◆ What you will do ◆
In the forum thread about the Walden Mountain photograph below, what does amolitor say they are not a big fan of in the composition?

# Here's one for Schwettylens In a format he will hopefully like! (Mountain Porn!)  ;)



## cgipson1 (Jun 8, 2012)

way too small to see well here.. but here goes:




Another take on the Walden Mountain by CGipson Photography, on Flickr


----------



## Robin Usagani (Jun 8, 2012)

Way better.  You must be crazy to think the other one is better.


----------



## cgipson1 (Jun 8, 2012)

Schwettylens said:


> Way better.  You must be crazy to think the other one is better.



The fact that I am crazy has never been up for debate! lol!  Glad you like it! lol!


----------



## cgipson1 (Jun 8, 2012)

I copied the shot to Flickr... that way you can see it better if you choose to:

Another take on the Walden Mountain by CGipson Photography, on Flickr

So is the OLD Photograph Framing too Hokey?  lol!


----------



## amolitor (Jun 9, 2012)

Formal composition is ok. I like the strong lines leading to the visual center. What I am not a big fan of is that the visual center is centered. Pushing it even slightly off to one side or the other would make the image a little more dynamic, to my eye. I'm not a "rule of thirds" fanatic, but it's a rare composition that really works with the critical bits centered up. If you clip just a trifle off the right hand side, for instance, the image suddenly becomes a set of echoed shapes in contrasting tones, with the pile of cloud echoing the mountain/slope on the left.

◆ Supplied information ◆

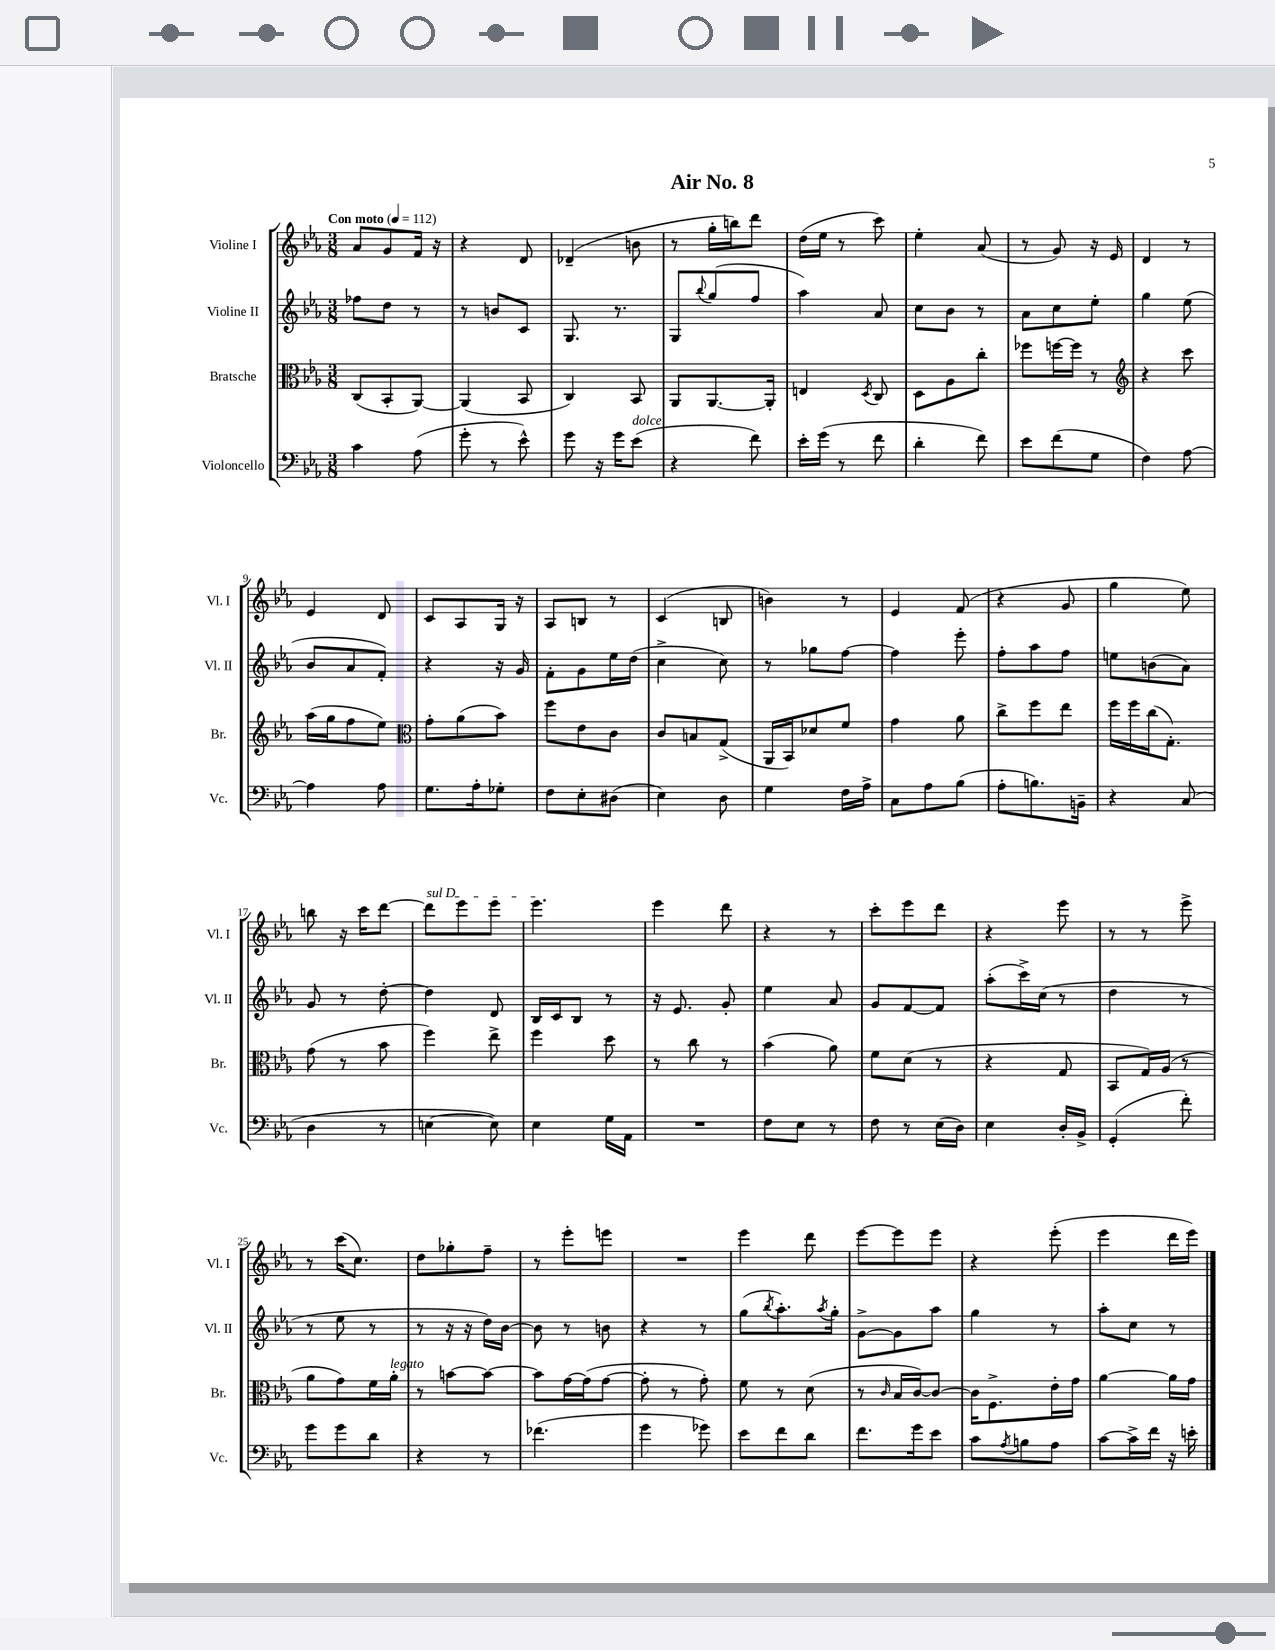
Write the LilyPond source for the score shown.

◆ Solved exercise ◆
That the visual center is centered.